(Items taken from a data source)

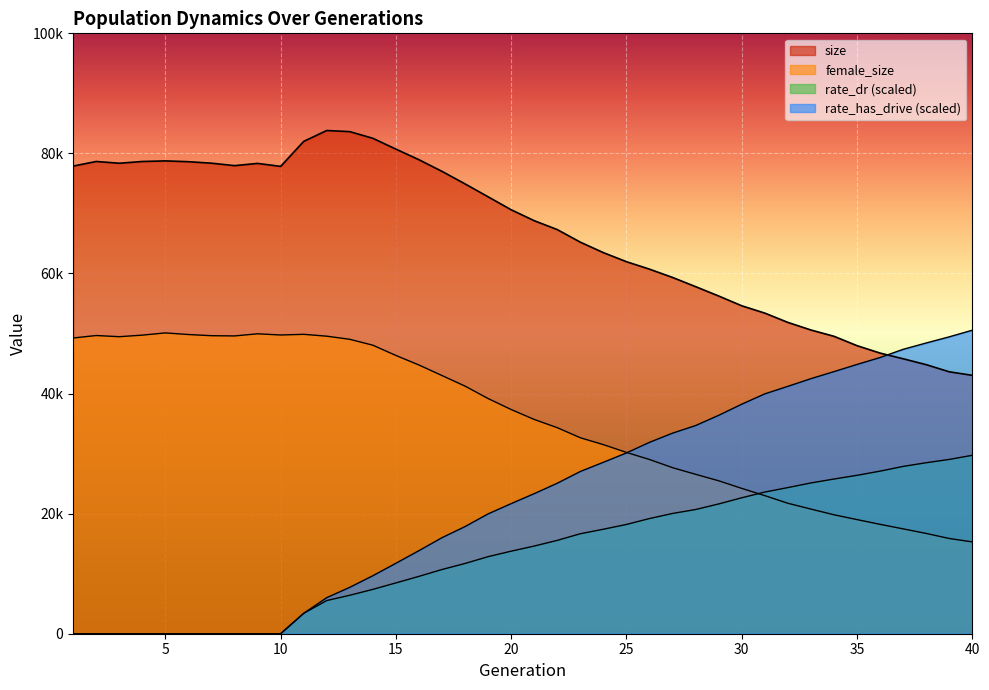

How many interior local peaks does the female_size series have?

4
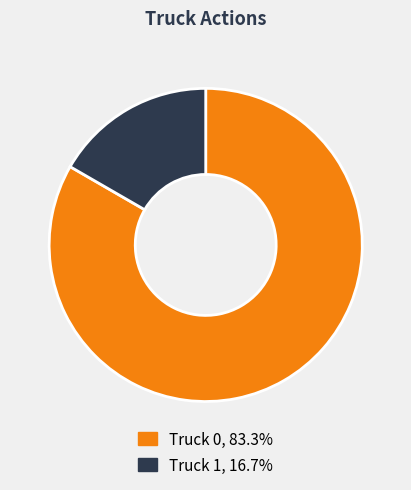

Which has a higher value, Truck 1 or Truck 0?

Truck 0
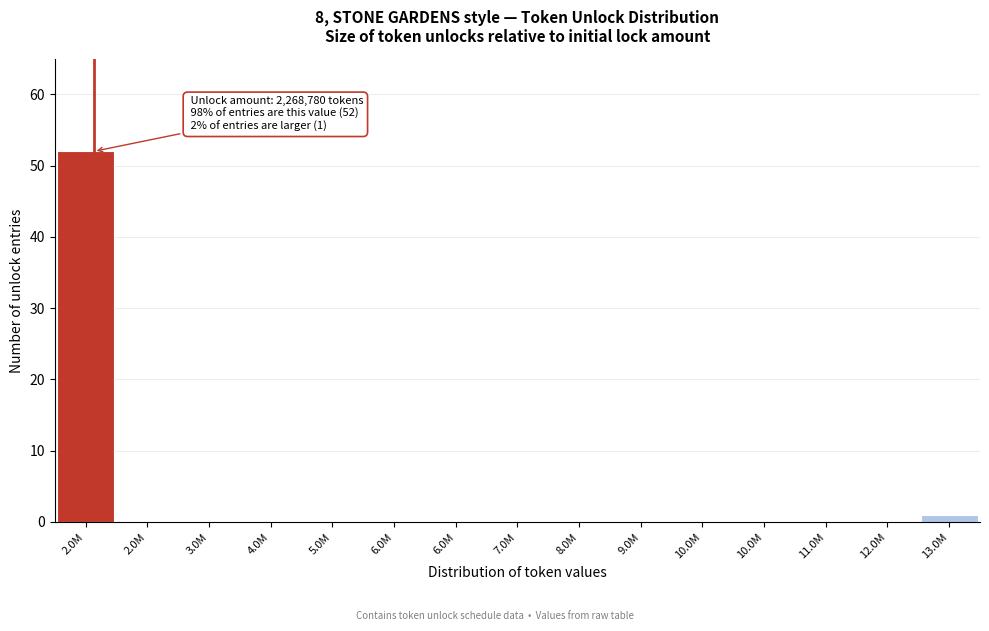

How many distinct data groups are displayed?

1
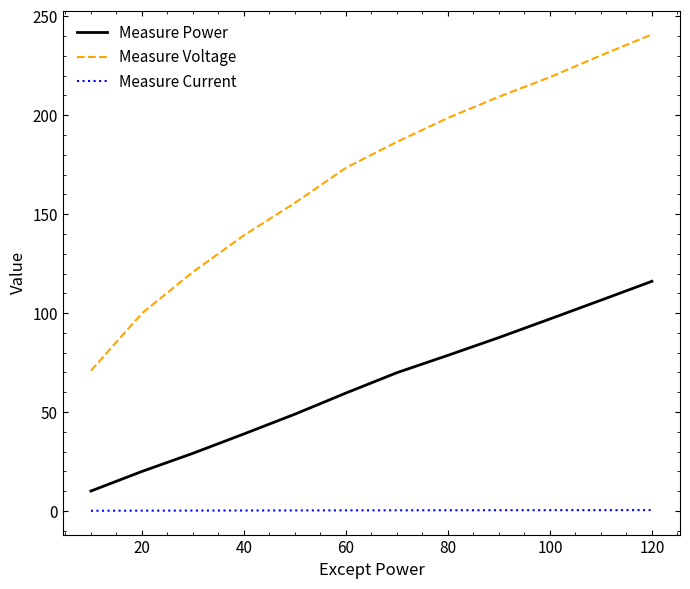

List the series in order of their peak value, lowest first.

Measure Current, Measure Power, Measure Voltage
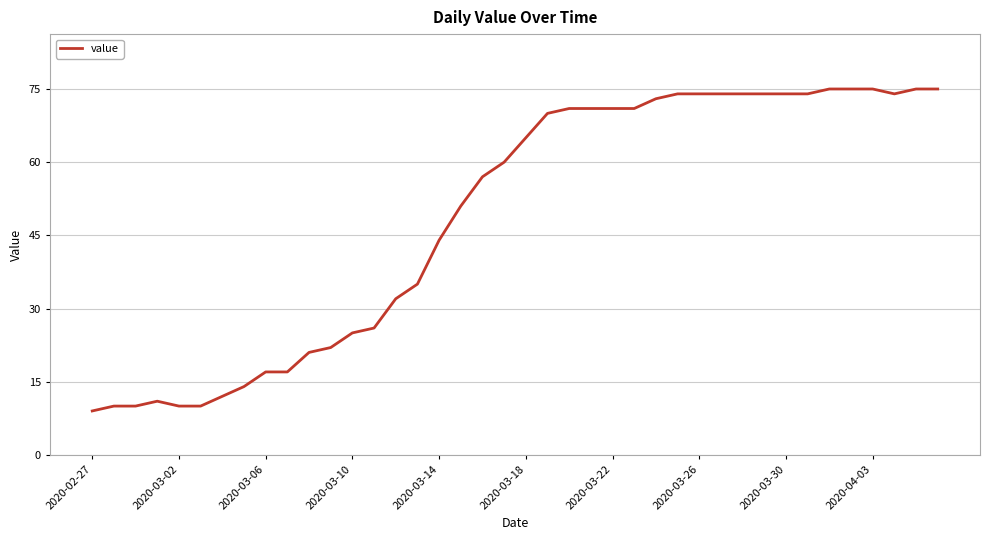

What is the minimum value shown in the chart?

9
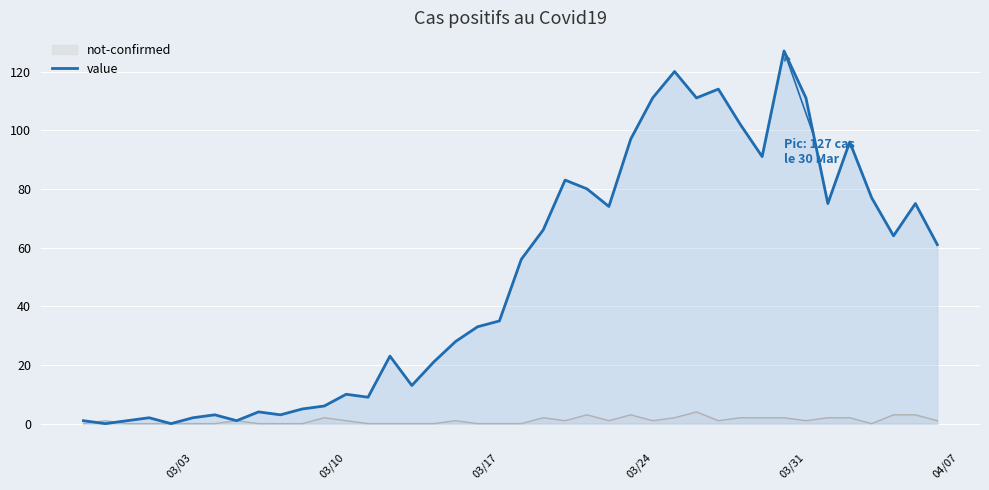

Rank the series by their average value, from lowest to highest.

not-confirmed, value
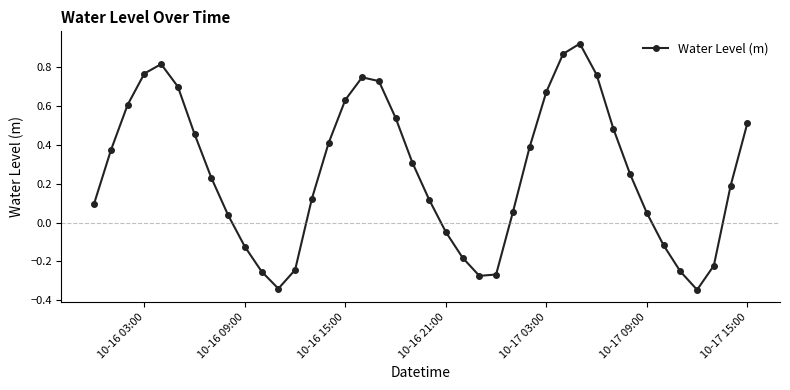

How many points are lower than both their immediate neighbors (excluding endpoints)?

3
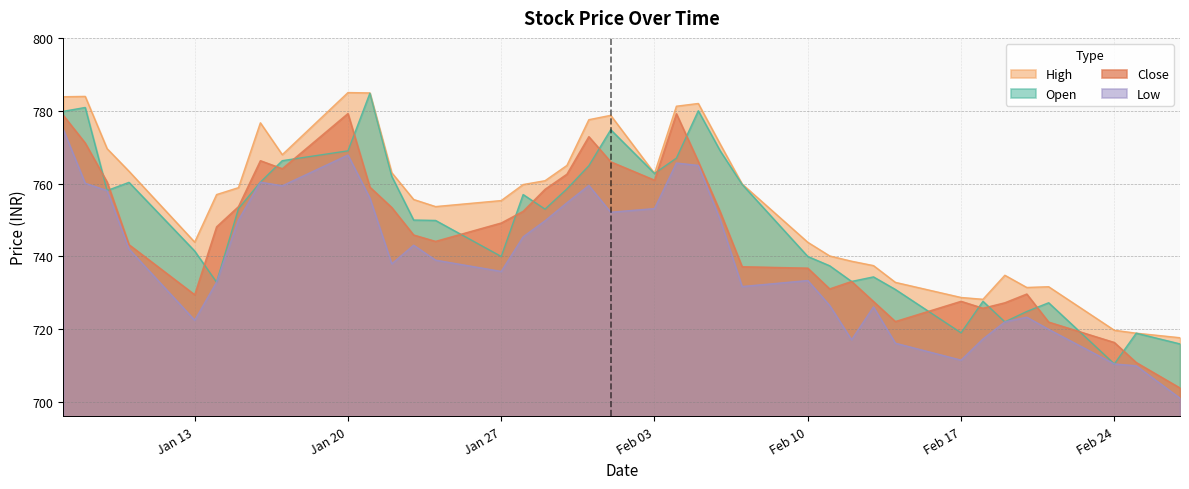

Count the number of categories in the chart.

38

### Your goal:
Pull out each line of the material above that has the word "value" in it.

### Exercise response:
Which has a higher value, Truck 1 or Truck 0?
List the series in order of their peak value, lowest first.
What is the minimum value shown in the chart?
Rank the series by their average value, from lowest to highest.
not-confirmed, value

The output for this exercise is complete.